The news that “Duck Dynasty” star Phil Robertson was suspended by the A&E cable network for comments he made in a GQ interview seems to have infiltrated the political sphere.
Perhaps unsurprisingly, Robertsons’s plight has received support from a few potential presidential candidates.
The Washington Post reports that Bobby Jindal, governor of Louisiana (the state that’s home to “Duck Dynasty,” incidentally) and Senator Ted Cruz of Texas both voiced their support of Robertson and criticism of the channel.
At his official web site, Jindal’s statement reads:
Phil Robertson and his family are great citizens of the State of Louisiana. The politically correct crowd is tolerant of all viewpoints, except those they disagree with. I don’t agree with quite a bit of stuff I read in magazine interviews or see on TV. In fact, come to think of it, I find a good bit of it offensive. But I also acknowledge that this is a free country and everyone is entitled to express their views. In fact, I remember when TV networks believed in the First Amendment. It is a messed up situation when Miley Cyrus gets a laugh, and Phil Robertson gets suspended.

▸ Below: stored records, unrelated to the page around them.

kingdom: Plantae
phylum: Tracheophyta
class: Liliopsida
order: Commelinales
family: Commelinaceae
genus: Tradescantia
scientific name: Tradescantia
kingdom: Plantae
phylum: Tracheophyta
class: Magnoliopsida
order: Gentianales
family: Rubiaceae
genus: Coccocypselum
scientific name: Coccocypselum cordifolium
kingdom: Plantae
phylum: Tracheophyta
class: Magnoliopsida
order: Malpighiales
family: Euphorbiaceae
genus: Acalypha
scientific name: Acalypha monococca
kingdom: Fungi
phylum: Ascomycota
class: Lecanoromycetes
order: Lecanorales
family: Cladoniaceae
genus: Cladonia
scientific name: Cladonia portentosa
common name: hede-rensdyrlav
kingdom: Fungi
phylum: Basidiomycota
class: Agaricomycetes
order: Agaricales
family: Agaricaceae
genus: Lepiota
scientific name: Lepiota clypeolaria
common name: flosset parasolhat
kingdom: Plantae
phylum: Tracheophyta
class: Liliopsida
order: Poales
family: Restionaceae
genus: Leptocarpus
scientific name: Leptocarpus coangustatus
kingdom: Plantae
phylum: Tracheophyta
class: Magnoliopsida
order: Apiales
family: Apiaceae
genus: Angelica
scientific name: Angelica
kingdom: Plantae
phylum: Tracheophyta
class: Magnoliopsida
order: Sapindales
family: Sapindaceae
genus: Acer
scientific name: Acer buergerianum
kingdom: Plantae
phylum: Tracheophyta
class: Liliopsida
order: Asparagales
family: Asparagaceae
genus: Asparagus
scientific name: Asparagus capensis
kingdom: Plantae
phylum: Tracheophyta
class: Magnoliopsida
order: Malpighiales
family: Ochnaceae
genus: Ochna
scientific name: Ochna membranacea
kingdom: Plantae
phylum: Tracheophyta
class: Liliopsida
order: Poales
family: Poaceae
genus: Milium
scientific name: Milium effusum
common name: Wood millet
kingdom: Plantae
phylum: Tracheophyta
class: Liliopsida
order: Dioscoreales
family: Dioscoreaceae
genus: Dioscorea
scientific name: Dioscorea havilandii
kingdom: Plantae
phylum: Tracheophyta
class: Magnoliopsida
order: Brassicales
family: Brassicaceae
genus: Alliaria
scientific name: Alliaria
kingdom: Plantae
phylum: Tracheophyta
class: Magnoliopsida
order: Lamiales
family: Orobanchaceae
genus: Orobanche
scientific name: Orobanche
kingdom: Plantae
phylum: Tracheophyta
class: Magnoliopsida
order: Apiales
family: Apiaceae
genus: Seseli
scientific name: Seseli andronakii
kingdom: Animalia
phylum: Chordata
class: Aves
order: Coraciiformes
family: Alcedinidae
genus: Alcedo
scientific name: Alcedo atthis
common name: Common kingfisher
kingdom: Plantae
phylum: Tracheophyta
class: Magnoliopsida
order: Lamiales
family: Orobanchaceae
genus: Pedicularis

Meanwhile, Cruz was reported to have written on his Facebook page, “If you believe in free speech or religious liberty, you should be deeply dismayed over the treatment of Phil Robertson.”
Both are considered possible contenders for the 2016 Republican presidential nomination and, as the Post reports, this could be a clear play for evangelical conservative voters, showing a bit of solidarity with their values or at least the right to express those values.
Still, it’s almost certain that the 2016 presidential election won’t have much to do with “Duck Dynasty” or any other flash-in-the-pan cultural controversy in 2013. This is probably best seen as an easy way to send a signal to existing supporters among each politicians’ conservative base. After all, key evangelical organizations have been quite active in responding to the controversy:
As of late afternoon Thursday, there were around 1 million mentions of the “Duck Dynasty” or Robertson on Twitter. Anonline petition organized by the group Faith Driven Consumer, which promotes Christian-friendly companies, had more than 50,000 signatures. And the Faith & Freedom Coalition called on its members to launch an e-mail and phone campaign to let A&E know they will boycott the network until Robertson is reinstated.
A simple statement has the benefit of not really meaning much in the long run, but gaining some points in the short-term. Even if it became a campaign issue in 2016, at the primary or general election level, it alone will not sway enough voters to make much of a difference. It will be, like most of the day-to-day controversies of campaign season, a minor blip rather than a major part of most voters’ decision-making.